Hey fellas, it's that time of year again to get this rolling. Tator is looking for competition after winning this league for 3 , yes, 3 years in a row. I need competition ladies!!!!!

For those of you who were in last year, and email has been sent to your email address provided at yahoo. Once we get as many in as possible, we will open it up to new guys from nodakoutdoors who think they know how to play fantasy baseball.

Again, I need some competition, someone, anyone.......I've beaten these children for 3 years now, and I am starting to get bored with em...

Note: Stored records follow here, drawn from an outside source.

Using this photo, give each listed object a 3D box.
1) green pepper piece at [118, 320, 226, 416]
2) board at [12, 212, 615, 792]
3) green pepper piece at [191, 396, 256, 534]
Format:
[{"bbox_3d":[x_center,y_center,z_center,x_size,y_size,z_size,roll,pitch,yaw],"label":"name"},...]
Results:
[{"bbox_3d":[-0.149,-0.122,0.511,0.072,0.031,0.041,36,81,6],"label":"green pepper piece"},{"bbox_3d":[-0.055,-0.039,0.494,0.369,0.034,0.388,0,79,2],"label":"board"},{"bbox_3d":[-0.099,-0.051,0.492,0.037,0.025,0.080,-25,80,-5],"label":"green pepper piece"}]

Let the trash talk begin!!!

For the new guys, PM me and I can get you the password and ID#

I believe you will need a yahoo email address, so get this taken care of if you don't have one

See you in the War Room

Tator


----------



## holmsvc (Nov 26, 2003)

What is the format?

What are the rules?


----------



## Tator (Dec 10, 2005)

roto 5x5


----------



## Tator (Dec 10, 2005)

Well we got most back from last year, so there are a few open spots left for the 2009 Fantasy Baseball League.

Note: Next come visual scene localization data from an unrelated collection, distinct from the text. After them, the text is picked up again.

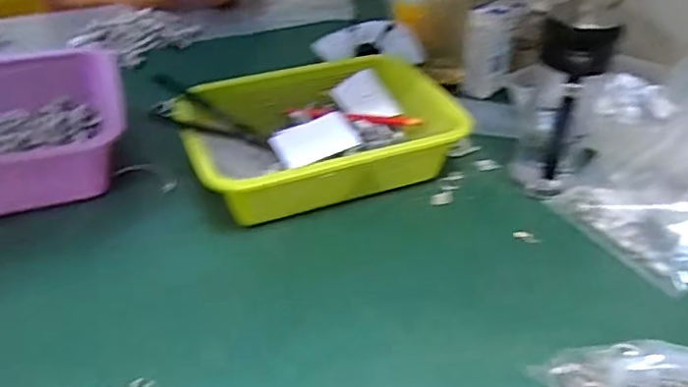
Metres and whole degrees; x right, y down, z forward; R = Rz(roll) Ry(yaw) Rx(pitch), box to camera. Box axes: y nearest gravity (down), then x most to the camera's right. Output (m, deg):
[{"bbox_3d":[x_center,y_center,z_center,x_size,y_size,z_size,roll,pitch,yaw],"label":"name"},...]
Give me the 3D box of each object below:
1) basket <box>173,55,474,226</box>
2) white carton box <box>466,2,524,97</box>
[{"bbox_3d":[-0.033,-0.067,0.612,0.266,0.066,0.201,-15,38,-21],"label":"basket"},{"bbox_3d":[0.186,-0.184,0.739,0.056,0.108,0.046,17,39,21],"label":"white carton box"}]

Get a yahoo account, and sign up. LIVE online draft will be March 27th Friday night 8 pm. Don't need to be at the live draft as you can pre-rank your players and have the computer draft for you.

good luck

ID# is 182037 and the Password is nodak


----------



## Tator (Dec 10, 2005)

DRAFT DATE HAS CHANGED TO SUNDAY MARCH 29TH AT 1 PM

THIS SHOULD HOPEFULLY HELP WITH EVERYONE GETTING TO THE DRAFT IF THEY WANT TO BE THERE!!!


----------



## Tator (Dec 10, 2005)

We have 10 guys already signed up, would like to have 12, but 10 is ok.

2 spots open!!! Draft is Sunday at 1 pm


----------



## hntnmn23 (Feb 26, 2007)

Good Luck Everyone.... :beer:


----------



## 870 XPRS (Mar 12, 2003)

Forgot all about it with the flood and things going on in town here....looking at my team I have a lot of moves to make this year to get into contention.


----------



## Tator (Dec 10, 2005)

you and 'in contention' should not be in same sentence


----------



## 870 XPRS (Mar 12, 2003)

.......point taken.


----------